[ieee education (iccse 2011) - singapore, singapore (2011.08.3-2011.08.5)] 2011 6th international...

Text Cohesion Visualizer

Chakarida Nukoolkit, Praewphan Chansripiboon Pornchai Mongkolnam, Richard Watson Todd* Computer Science Program, School of Information Technology

School of Liberal Arts* King Mongkut’s University of Technology Thonburi

Bangkok, 10140 Thailand [email protected], [email protected], [email protected], [email protected]

Abstract — In this paper, we describe the concept and design of a novel visualization tool to aid in academic writing of English as a Second Language students. The tool makes use of theory in classroom discourse, WordNet API, and linguistics rules given by a linguistics expert, by analyzing English language essays for their linguistic bond counts and links within and between paragraphs. These linguistic indicators reveal the structure and flow of essays, clusters of main ideas, as well as incoherent sentences, which obstruct essay unity. The lack of essay unity is one of the most common writing errors of English as a Second Language learners. The output of the system is shown as several kinds of visualizations that provide writing feedback to users, as well as an autocorrect functionality to improve essay unity. Novice English learners may benefit greatly from this system.

Index Terms — Text cohesion, English writing, Visualization, Text mining

I. INTRODUCTION

Among those who are learning English as a second language, one of the greatest difficulties they encounter is essay writing, because they often cannot think in English to such an extent, and they would rather translate the passage from their native language into English. Furthermore, they may include everything that comes to mind at the moment simply to fill space, resulting in a lack of unity within that piece of writing. In this paper, we describe the concept and design of a prototype system developed to help analyze the lexical coherence of essays based on their structure and provide visualized output as writing feedback to users.

II. RELATED WORK

English-language writing aids are not an entirely new concept. Nowadays, there are several writing aids such as spelling and grammar checkers, and thesauruses, built in to typical word processing software. However, these tools tend to address the common writing problems of native English language users [1] and focus on surface features of language easily identifiable by computers. There is clearly a need for writing aids that address more global issues for learners of English. One such issue is organization of writing, a crucial

issue in producing quality writing on which learners receive little feedback from either computer writing aids or teachers [2]. Writing organization involves text cohesion, a problem for many learners of English whose writing abruptly jumps back-and-forth between separate ideas, or fails to properly connect separate ideas. Previous work in developing English writing aids, such as [3], both provide minimal coverage of global writing issues and do not make use of today’s visualization technology. Therefore, to improve on essay cohesion, more detailed insights into text cohesion must be analyzed and visualized.
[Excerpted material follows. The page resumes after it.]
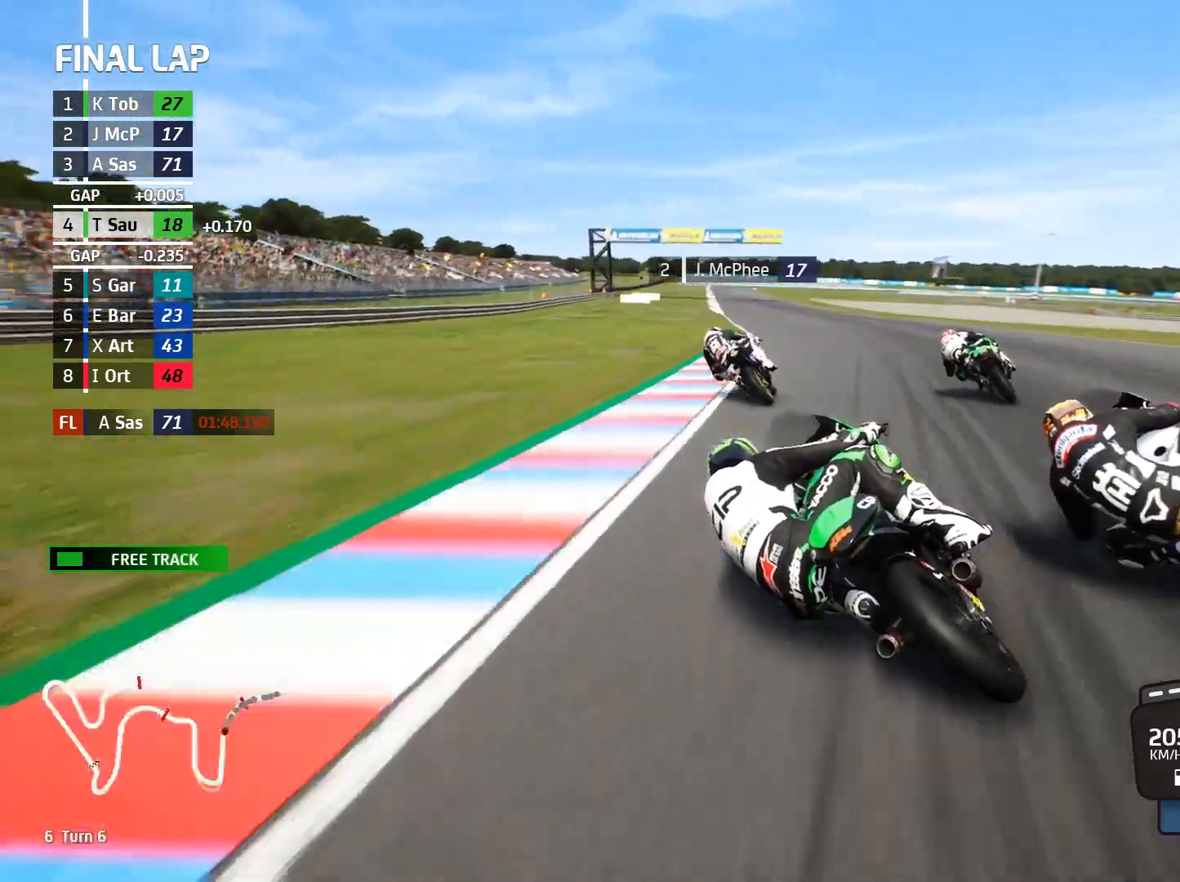
{"buttons": ["R2"], "left_stick": "up-left", "events": []}
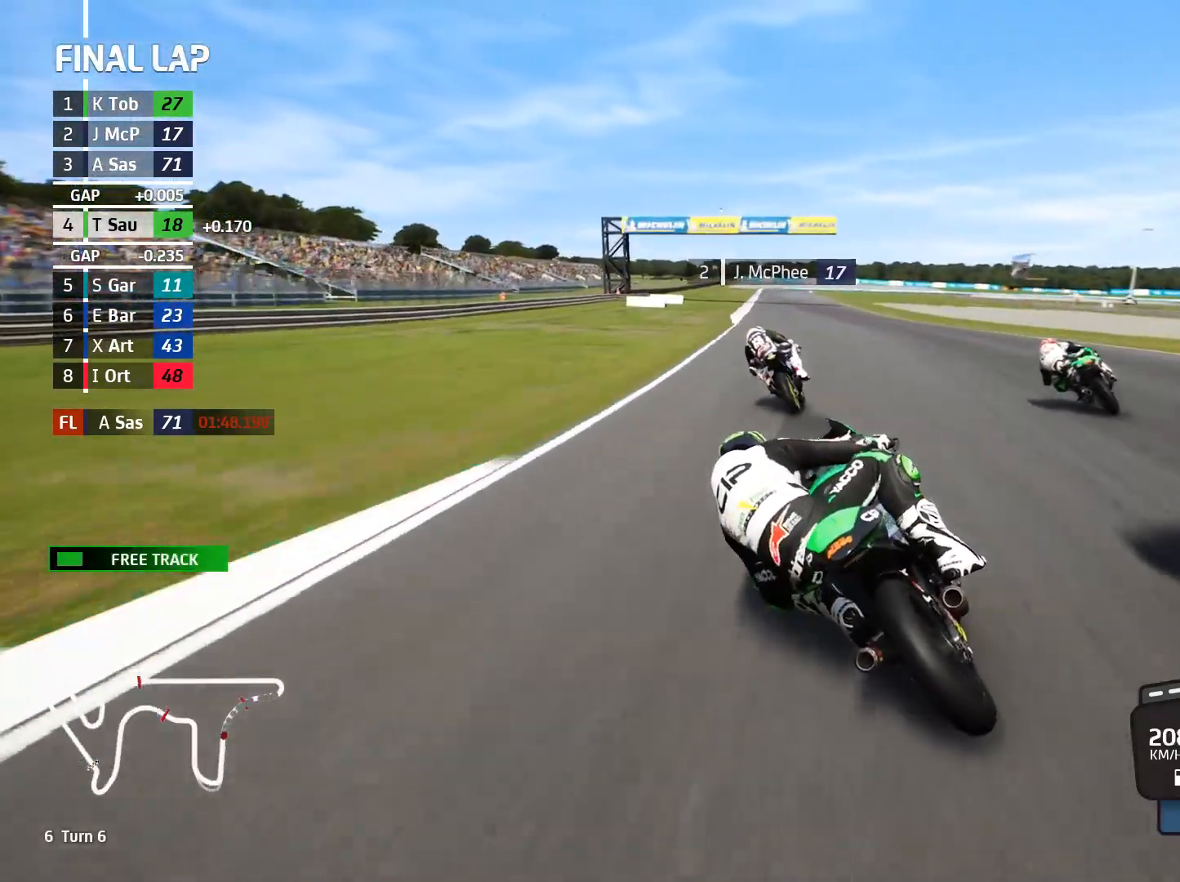
{"buttons": ["R2"], "left_stick": "left", "events": [[50, "left_stick", "center"], [400, "left_stick", "left"]]}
Cohesion in text shows the relationships between words and forms the organization of ideas that creates a logical flow throughout an essay. The concept of using lexical cohesion in text analysis is not novel; it is one of the techniques used when studying natural language processing [4-6]. There are some applications based on lexical cohesion. For instance, previous work in [7] measures cohesion through quantitative indicators, and uses it to perform text segmentation of narratives into coherent scenes. The work in [8, 9] introduces interdisciplinary work of computational linguistics by performing lexical cohesion analysis using a computer-based corpus named WordNet.

In our proposed system, we base our text cohesion analysis upon the work in [10, 11], which analyzes the lexical ties in discourse. The analysis process starts from identifying the sentences as the unit of analysis. Then, identify reiterations of lexical terms and create the links between sentences. After that, identify bonded sentences and clusters. However, our work is aimed to aid in English essay writing; therefore, we have to adapt the previous work in [11] by augmenting the process with some additional linguistics rules given by an expert in teaching English to second-language learners. After identifying the bonded sentences and clusters, re-representing the findings in a new form will help users to understand the cohesion analysis results better. This feature has been implemented in our output visualization.

A similar recent work of using visualization to represent paragraph closeness for academic writing support can be found in [12]. This work displays paragraph closeness or topic flow

978-1-4244-9718-8/11/$26.00 ©2011 IEEE

The 6th International Conference onComputer Science & Education (ICCSE 2011)August 3-5, 2011. SuperStar Virgo, Singapore

205

ThC 1.6

in a circular grid map, with arrows pointing from current paragraph to next paragraph. However, this tool is aimed at providing only a general assessment of essay writing, and leaves most of the work of essay improvement to the user. In contrast, in our proposed system, we also provide autocorrection features wherever possible in the essay being analyzed. This should be considered a major additional advantage to learners of English as a second language. In addition, we have also taken special care in designing our visualization to be effective and allow users to easily detect cohesion errors down to the sentence level; we use a meaningful color scheme of text to represent the different types and different degrees of discovered text cohesion problems. The importance of using appropriate text colors for better text understanding has been suggested in earlier work of [13].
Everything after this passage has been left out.